**Problem**
Rewrite the lines below as a numbered list, skipping blank lines and leaving out the pictures.

───── Data in this exercise

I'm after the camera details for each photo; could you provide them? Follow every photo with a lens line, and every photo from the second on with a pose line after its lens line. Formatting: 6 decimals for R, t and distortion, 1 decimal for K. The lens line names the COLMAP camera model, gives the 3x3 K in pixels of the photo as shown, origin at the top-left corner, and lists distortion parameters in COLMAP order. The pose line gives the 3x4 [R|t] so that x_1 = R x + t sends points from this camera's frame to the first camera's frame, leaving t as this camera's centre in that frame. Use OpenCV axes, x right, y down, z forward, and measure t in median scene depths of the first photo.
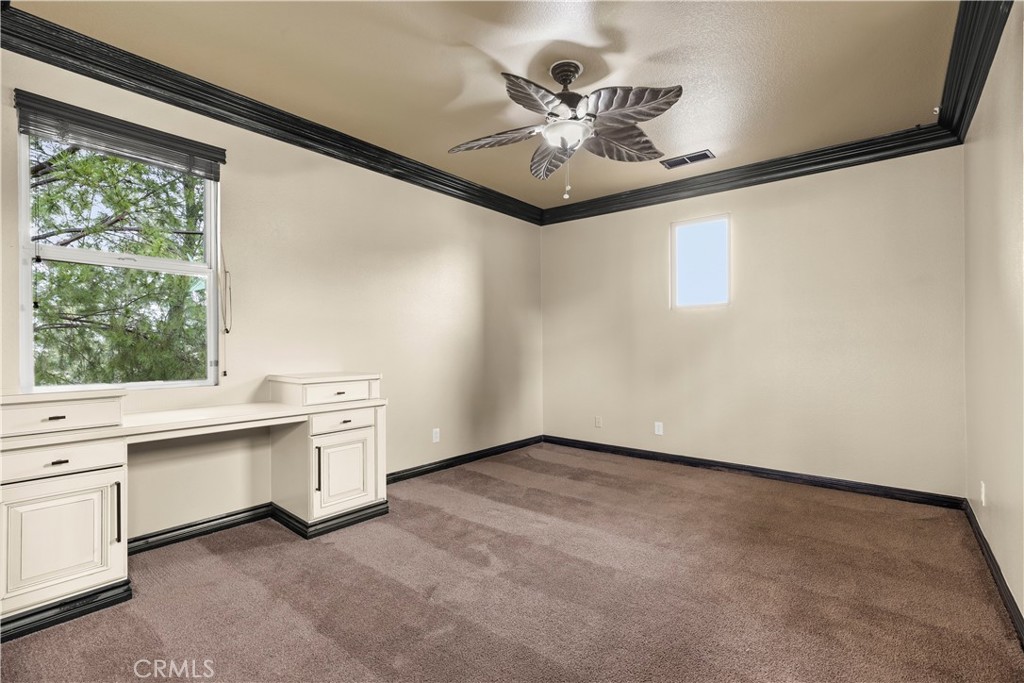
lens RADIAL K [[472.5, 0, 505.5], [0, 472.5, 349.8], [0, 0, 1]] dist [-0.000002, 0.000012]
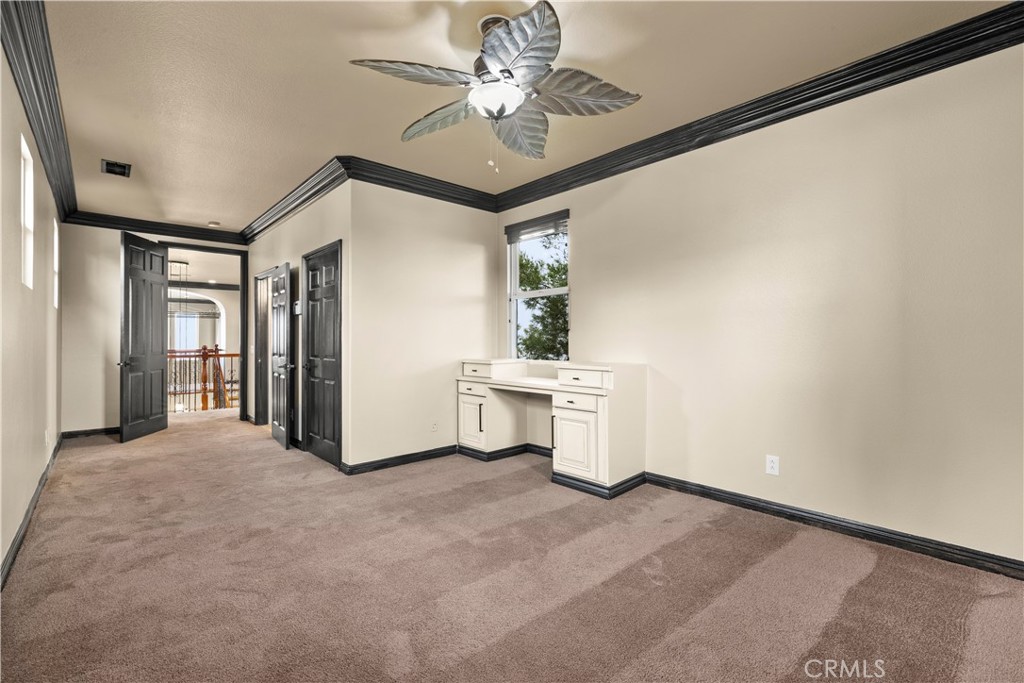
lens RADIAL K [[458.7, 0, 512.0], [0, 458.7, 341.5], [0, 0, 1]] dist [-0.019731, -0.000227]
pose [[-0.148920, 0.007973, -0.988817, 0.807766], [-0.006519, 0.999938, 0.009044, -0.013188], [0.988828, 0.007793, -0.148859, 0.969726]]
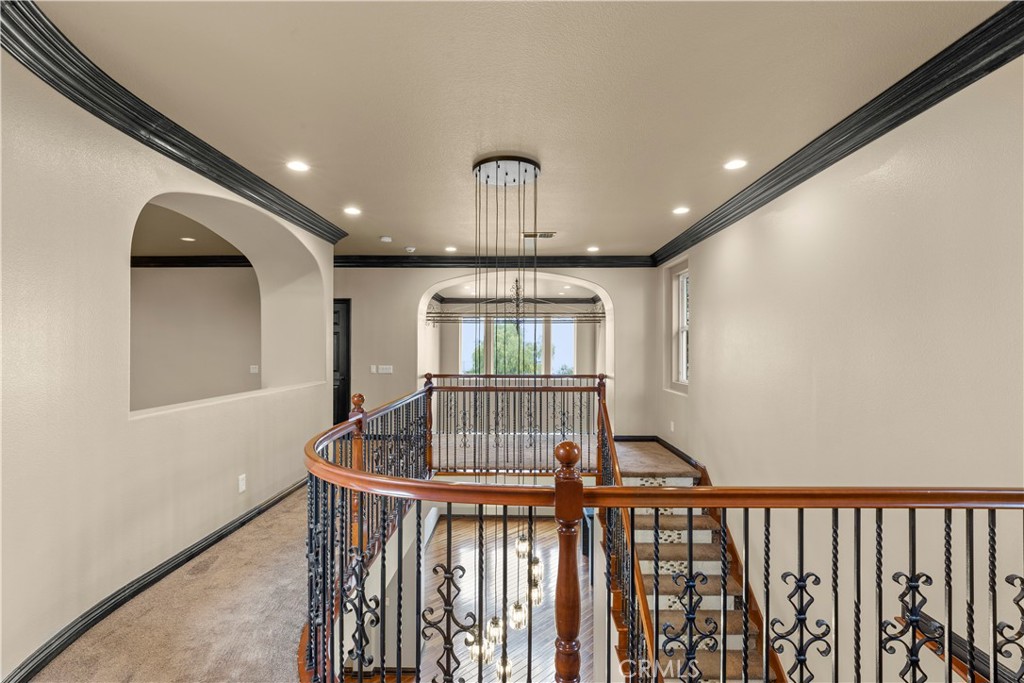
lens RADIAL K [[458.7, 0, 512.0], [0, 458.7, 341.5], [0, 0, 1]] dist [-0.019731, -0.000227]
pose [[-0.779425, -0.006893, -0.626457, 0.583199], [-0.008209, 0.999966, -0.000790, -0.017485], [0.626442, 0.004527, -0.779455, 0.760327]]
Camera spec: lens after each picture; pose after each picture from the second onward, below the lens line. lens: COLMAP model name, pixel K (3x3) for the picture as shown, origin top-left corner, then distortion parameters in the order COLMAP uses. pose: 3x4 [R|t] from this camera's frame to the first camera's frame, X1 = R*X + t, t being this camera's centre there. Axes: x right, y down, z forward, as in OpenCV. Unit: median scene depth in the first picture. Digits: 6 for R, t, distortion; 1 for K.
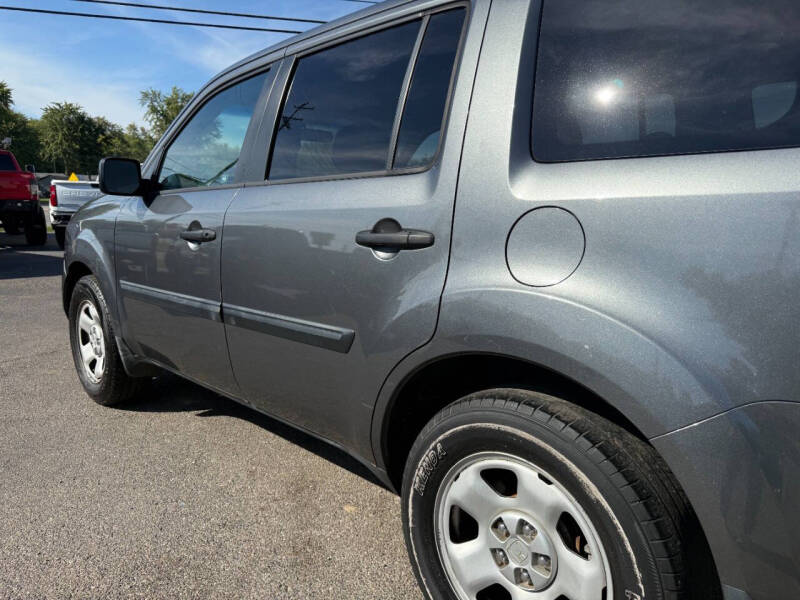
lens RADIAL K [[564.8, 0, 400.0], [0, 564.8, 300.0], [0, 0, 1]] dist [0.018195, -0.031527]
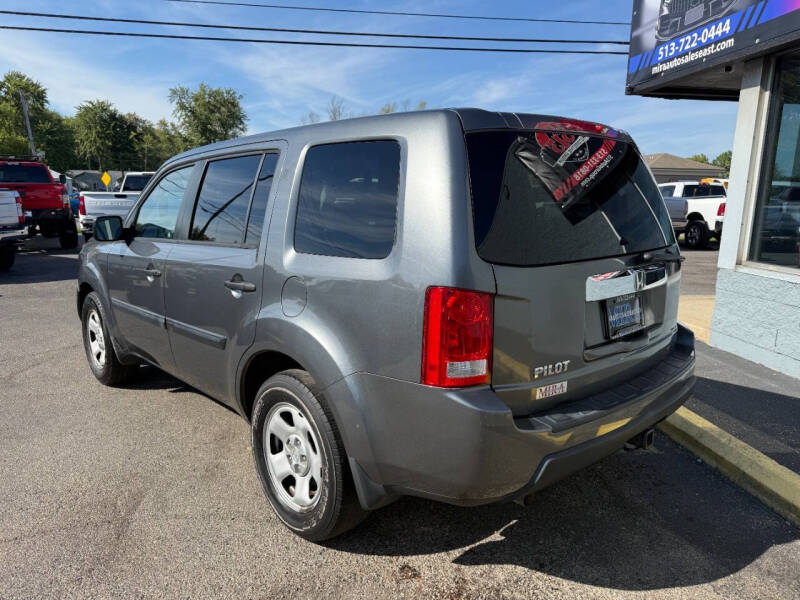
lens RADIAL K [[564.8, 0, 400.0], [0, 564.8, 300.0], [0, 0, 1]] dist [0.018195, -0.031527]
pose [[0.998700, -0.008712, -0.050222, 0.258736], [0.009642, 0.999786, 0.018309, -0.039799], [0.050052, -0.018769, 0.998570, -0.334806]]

──────────

**Task answer**
1. I'm after the camera details for each photo; could you provide them? Follow every photo with a lens line, and every photo from the second on with a pose line after its lens line. Formatting: 6 decimals for R, t and distortion, 1 decimal for K. The lens line names the COLMAP camera model, gives the 3x3 K in pixels of the photo as shown, origin at the top-left corner, and lists distortion parameters in COLMAP order. The pose line gives the 3x4 [R|t] so that x_1 = R x + t sends points from this camera's frame to the first camera's frame, leaving t as this camera's centre in that frame. Use OpenCV axes, x right, y down, z forward, and measure t in median scene depths of the first photo.
2. lens RADIAL K [[472.5, 0, 505.5], [0, 472.5, 349.8], [0, 0, 1]] dist [-0.000002, 0.000012]
3. lens RADIAL K [[458.7, 0, 512.0], [0, 458.7, 341.5], [0, 0, 1]] dist [-0.019731, -0.000227]
4. pose [[-0.148920, 0.007973, -0.988817, 0.807766], [-0.006519, 0.999938, 0.009044, -0.013188], [0.988828, 0.007793, -0.148859, 0.969726]]
5. lens RADIAL K [[458.7, 0, 512.0], [0, 458.7, 341.5], [0, 0, 1]] dist [-0.019731, -0.000227]
6. pose [[-0.779425, -0.006893, -0.626457, 0.583199], [-0.008209, 0.999966, -0.000790, -0.017485], [0.626442, 0.004527, -0.779455, 0.760327]]
7. Camera spec: lens after each picture; pose after each picture from the second onward, below the lens line. lens: COLMAP model name, pixel K (3x3) for the picture as shown, origin top-left corner, then distortion parameters in the order COLMAP uses. pose: 3x4 [R|t] from this camera's frame to the first camera's frame, X1 = R*X + t, t being this camera's centre there. Axes: x right, y down, z forward, as in OpenCV. Unit: median scene depth in the first picture. Digits: 6 for R, t, distortion; 1 for K.
8. lens RADIAL K [[564.8, 0, 400.0], [0, 564.8, 300.0], [0, 0, 1]] dist [0.018195, -0.031527]
9. lens RADIAL K [[564.8, 0, 400.0], [0, 564.8, 300.0], [0, 0, 1]] dist [0.018195, -0.031527]
10. pose [[0.998700, -0.008712, -0.050222, 0.258736], [0.009642, 0.999786, 0.018309, -0.039799], [0.050052, -0.018769, 0.998570, -0.334806]]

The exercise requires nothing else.